On a commercial level cultivating such a recognizable personal image is no doubt highly useful to the fashion designer.  Karl Lagerfeld's style is so iconic that you can transplant his uniform to a teddy bear and everyone still recognizes it (...just think about that for a minute!).  For the consumer market the image of the author is often just as important, if not more so, than the work, just as the label can unfortunately far too often be more important than the clothing.  Being able to quickly identify the high collars and fingerless gloves of Lagerfeld or the blazer and jeans of Kors no doubt plays in well to the idea of brand recognition and trust in the voice of a designer regardless of the actual content of what they say.  To give a very current example we have the Lanvin collaboration with H&M - I do wonder how many people will buy based on the merits of individual pieces rather than simply buying based on the Lanvin label (hopefully the majority do the former).

I often tend to think of designer uniforms in relation to the historical cultivation of image by artists and the practice of painting self-portraits.  For an artist, of any kind, personal image is highly important for creating a client base, and even more so when that artist is exhibiting on the global stage.  Of course there are designers who belie this idea, for example the ever-elusive Martin Margiela, however he is a rare exception.  An argument can also actually be put forward that provided the label is well known the designer does not matter, hence Helmut Lang can still profit without Helmut Lang actually remaining at the label, or Jil Sander can profit without Jil Sander remaining, or Maison Martin Margiela can profit despite Margiela himself having taken a back seat.  In this way it is the image of the designer and/or the image of the label that is important.  The actual fashion being produced is still vital of course because no label could really survive without producing good clothing every once in a while (although I could actually name some labels that ignore that idea).

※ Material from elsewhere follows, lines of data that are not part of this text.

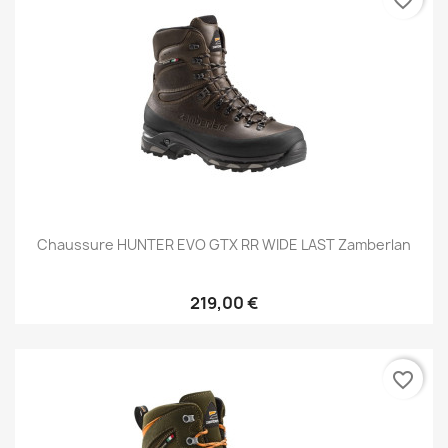
favorite_border
Chaussure HUNTER EVO GTX RR WIDE LAST Zamberlan
219,00 €
favorite_border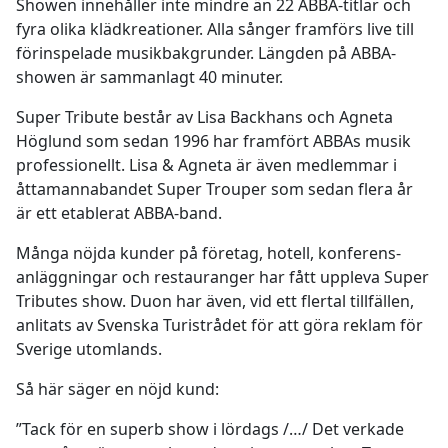
Showen innehåller inte mindre än 22 ABBA-titlar och
fyra olika klädkreationer. Alla sånger framförs live till
förinspelade musikbakgrunder. Längden på ABBA-
showen är sammanlagt 40 minuter.
Super Tribute består av Lisa Backhans och Agneta
Höglund som sedan 1996 har framfört ABBAs musik
professionellt. Lisa & Agneta är även medlemmar i
åttamannabandet Super Trouper som sedan flera år
är ett etablerat ABBA-band.
Många nöjda kunder på företag, hotell, konferens-
anläggningar och restauranger har fått uppleva Super
Tributes show. Duon har även, vid ett flertal tillfällen,
anlitats av Svenska Turistrådet för att göra reklam för
Sverige utomlands.
Så här säger en nöjd kund:
”Tack för en superb show i lördags /…/ Det verkade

In the case of Owens I do not think the idea of the designer's image as a form of advertising or manufacturing recognition can be so easily applied, as it could for example be applied to the (insanely) strictly controlled image of Lagerfeld.  Rather it is the product of a highly edited and functional wardrobe.  Owens is obviously one of the most extreme examples of this, but consider a designer such as Yohji - he knows what suits him, he knows what he likes, he knows what he feel comfortable in, and he goes for it.  Vital to the creation of a uniform is really knowing your tastes, your body and your self.  It is a not a result of simplification and loss or obscuring of identity, but rather a distillation of character, to create a highly coherent and strong image of self.

I am not sure I could be as extreme as Owens in the cultivation of a personal uniform, but I think we all have some form of uniform that we adhere to, however tightly or loosely.  What I would really like is to have a highly edited wardrobe that I feel truly reflects me and the expression of myself that I would like to make.

Currently playing: I Don't Need Love, I've Got My Band - The Radio Dept.